Gold futures fell 2.3% to $2,245 per ounce, dragged down by a surging U.S. dollar and rising 10-year Treasury yields, erasing gains linked to recent geopolitical tensions. The shift signals a re-pricing of risk in global markets.
- Gold futures (GC=F) fell 2.3% to $2,245 per ounce on March 3, 2026.
- U.S. Dollar Index (DX=USD) rose to 106.8, its highest since November 2024.
- U.S. 10-year Treasury yield (US10Y) climbed to 4.68%, a one-year high.
- Silver (SI=F) dropped 3.1%, and platinum (PL=F) declined 2.7%.
- Geopolitical risk premiums diminished amid diplomatic progress in Eastern Europe and the Middle East.
- Shift reflects growing investor preference for yield-bearing assets over non-yielding gold.

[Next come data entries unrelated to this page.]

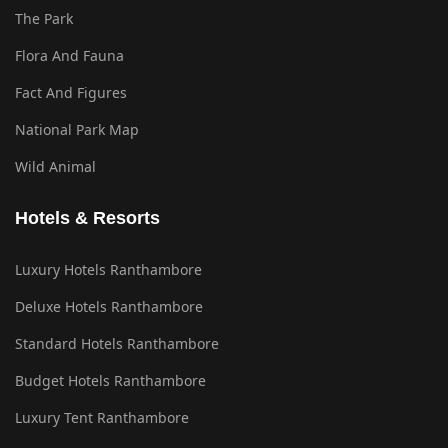
The Park
Flora And Fauna
Fact And Figures
National Park Map
Wild Animal
Hotels & Resorts
Luxury Hotels Ranthambore
Deluxe Hotels Ranthambore
Standard Hotels Ranthambore
Budget Hotels Ranthambore
Luxury Tent Ranthambore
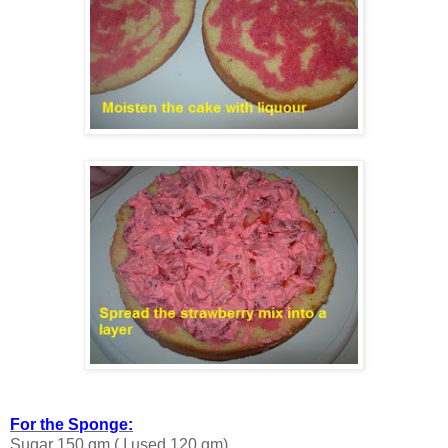
For the Sponge:
Sugar 150 gm ( I used 120 gm)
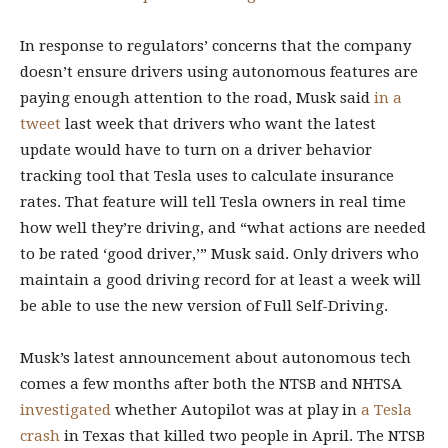
In response to regulators’ concerns that the company
doesn’t ensure drivers using autonomous features are
paying enough attention to the road, Musk said
in a
tweet
last week that drivers who want the latest
update would have to turn on a driver behavior
tracking tool that Tesla uses to calculate insurance
rates. That feature will tell Tesla owners in real time
how well they’re driving, and “what actions are needed
to be rated ‘good driver,’” Musk said. Only drivers who
maintain a good driving record for at least a week will
be able to use the new version of Full Self-Driving.
Musk’s latest announcement about autonomous tech
comes a few months after both the NTSB and NHTSA
investigated
whether Autopilot was at play in
a Tesla
crash
in Texas that killed two people in April. The NTSB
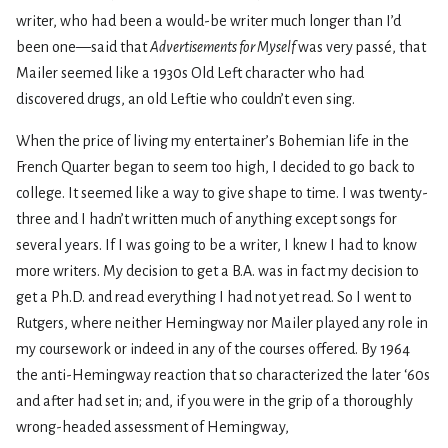
writer, who had been a would-be writer much longer than I’d
been one—said that
Advertisements for Myself
was very passé, that
Mailer seemed like a 1930s Old Left character who had
discovered drugs, an old Leftie who couldn’t even sing.
When the price of living my entertainer’s Bohemian life in the
French Quarter began to seem too high, I decided to go back to
college. It seemed like a way to give shape to time. I was twenty-
three and I hadn’t written much of anything except songs for
several years. If I was going to be a writer, I knew I had to know
more writers. My decision to get a B.A. was in fact my decision to
get a Ph.D. and read everything I had not yet read. So I went to
Rutgers, where neither Hemingway nor Mailer played any role in
my coursework or indeed in any of the courses offered. By 1964
the anti-Hemingway reaction that so characterized the later ‘60s
and after had set in; and, if you were in the grip of a thoroughly
wrong-headed assessment of Hemingway,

Gold prices dropped sharply on Monday, with the Comex gold futures contract (GC=F) settling at $2,245 per ounce, marking a 2.3% decline. The drop followed a rally earlier in the month fueled by heightened war-risk premiums related to regional conflicts. The reversal came as the U.S. Dollar Index (DX=USD) climbed to 106.8, its highest level since November 2024, pressuring dollar-denominated commodities. Simultaneously, the yield on U.S. 10-year Treasury notes (US10Y) rose to 4.68%, its highest point in over a year, reducing the opportunity cost of holding non-yielding assets like gold. The movement reflects a broader market reassessment of safe-haven demand. As geopolitical tensions cooled slightly amid diplomatic progress in Eastern Europe and Middle East ceasefire talks, investors began rotating out of gold into higher-yielding fixed-income and equities. The re-pricing has also impacted other precious metals, with silver (SI=F) falling 3.1% and platinum (PL=F) dropping 2.7%. The strength of the dollar and Treasury yields are now acting as dominant macro drivers. The 10-year yield rise has made U.S. bonds increasingly attractive relative to gold, while a stronger dollar increases the cost of gold for non-U.S. investors, dampening demand. This dynamic suggests a potential shift from risk-aversion to risk-on positioning among institutional portfolios, especially in global equity and bond markets. Market participants are now monitoring upcoming Fed policy signals and inflation data for further direction. A sustained rise in yields above 4.7% could pressure gold further, while a sharp reversal in the dollar would provide temporary support. The move underscores how macroeconomic fundamentals are regaining primacy over geopolitical sentiment in shaping commodity valuations.